Now, whenever I find myself getting too cynical, feel the bitterness overcoming me or lose faith in myself, I try to emulate Ruby… not take myself too seriously.  I am doing pretty okay after-all, no need to act like the end of the world you know? Drama Queen

But most importantly, it is Ruby who reminds me over and over again that I just need to go with the flow sometimes; I need to just trust, from the inside out, know what I mean? 
She brought about a subtle shift. Blink and I would have missed it. All I can say is, it is a nuance. It’s not blind faith, more like now being able to shut my eyes and see the real colours. Of kind of stepping forward and finding that there is a path. 

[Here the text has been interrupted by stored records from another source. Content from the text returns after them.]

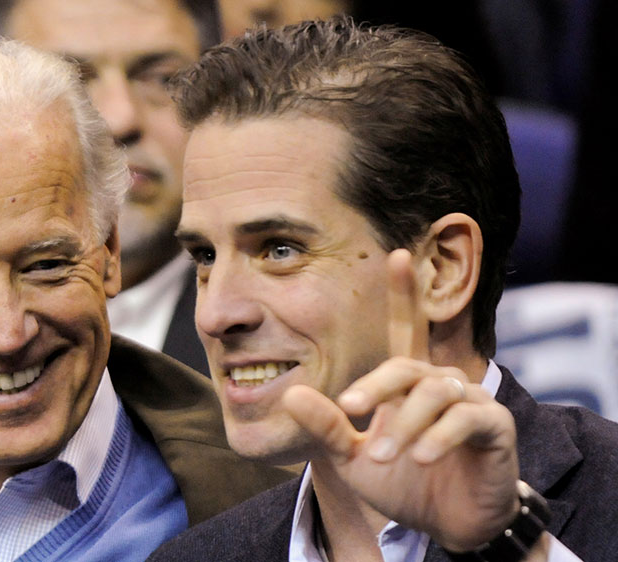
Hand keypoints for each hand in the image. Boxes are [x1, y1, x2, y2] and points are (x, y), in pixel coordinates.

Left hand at [282, 249, 519, 550]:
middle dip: (375, 386)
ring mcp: (472, 401)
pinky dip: (439, 437)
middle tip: (349, 410)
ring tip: (380, 455)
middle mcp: (442, 381)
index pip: (407, 330)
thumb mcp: (352, 456)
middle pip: (406, 365)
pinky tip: (422, 459)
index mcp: (409, 382)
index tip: (398, 253)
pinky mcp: (495, 426)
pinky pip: (467, 419)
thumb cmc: (401, 483)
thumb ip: (326, 425)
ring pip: (433, 393)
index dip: (404, 293)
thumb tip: (292, 394)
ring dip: (403, 424)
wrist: (446, 526)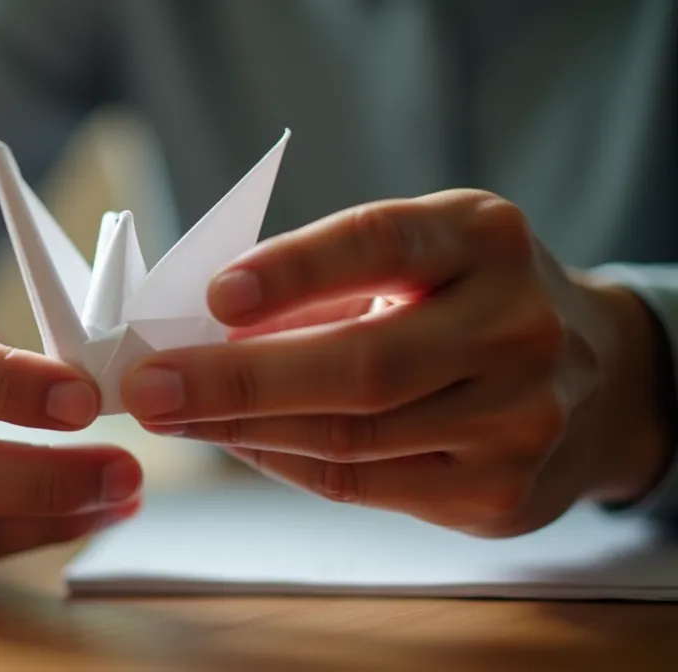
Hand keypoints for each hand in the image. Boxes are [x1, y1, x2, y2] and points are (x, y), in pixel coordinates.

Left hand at [122, 189, 671, 536]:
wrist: (594, 378)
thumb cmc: (465, 301)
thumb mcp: (420, 256)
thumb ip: (324, 281)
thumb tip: (192, 327)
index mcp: (485, 239)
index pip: (381, 244)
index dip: (294, 270)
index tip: (214, 295)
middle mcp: (516, 326)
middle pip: (362, 365)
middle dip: (239, 380)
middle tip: (150, 384)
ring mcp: (519, 418)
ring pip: (351, 437)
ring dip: (242, 429)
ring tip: (173, 414)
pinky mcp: (502, 493)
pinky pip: (361, 487)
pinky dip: (283, 463)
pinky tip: (234, 442)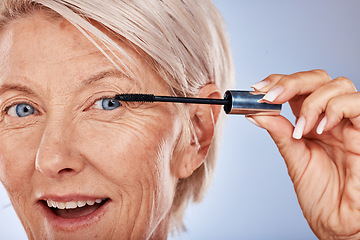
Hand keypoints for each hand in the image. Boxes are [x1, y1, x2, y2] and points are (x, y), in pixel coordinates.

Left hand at [248, 69, 359, 239]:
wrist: (338, 222)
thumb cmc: (321, 195)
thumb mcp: (293, 158)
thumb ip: (279, 132)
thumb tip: (255, 112)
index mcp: (312, 121)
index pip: (298, 87)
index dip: (278, 81)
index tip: (257, 90)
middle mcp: (331, 118)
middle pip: (318, 78)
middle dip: (291, 82)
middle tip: (270, 97)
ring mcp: (350, 124)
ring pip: (338, 85)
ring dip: (312, 100)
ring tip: (301, 126)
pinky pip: (357, 104)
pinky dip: (334, 109)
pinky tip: (319, 128)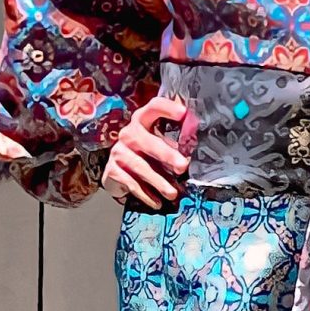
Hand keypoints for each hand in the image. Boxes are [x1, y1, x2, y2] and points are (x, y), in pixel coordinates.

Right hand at [101, 92, 193, 208]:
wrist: (120, 173)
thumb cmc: (148, 155)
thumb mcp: (161, 144)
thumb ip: (176, 142)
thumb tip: (197, 148)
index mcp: (143, 120)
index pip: (153, 107)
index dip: (167, 108)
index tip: (183, 113)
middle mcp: (129, 133)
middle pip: (147, 141)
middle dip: (166, 154)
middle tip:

It’s not a clear highway, but a simple unpaved road, slightly muddy, some of it is lost in the mist too. It’s not a straight path as you’ve been taught what life should be. It’s a little more interesting: ambling around hills, taking in the sceneary sometimes, skipping across small rivers. Don’t get me wrong, it’s not all pretty either. There are a few tough passes; yet tip-toeing along, step by step, I find myself more confident with each forward inch.
It’s a subtle letting go of the perceptions.

No, not fatalism; more like being in the simple present, than the past perfect. Of just being what I am, every day. Day in and day out. Then when someone tells you it’s not possible, you just know it’s not true. That is when you realise, you just keep doing what you are doing. That’s it really.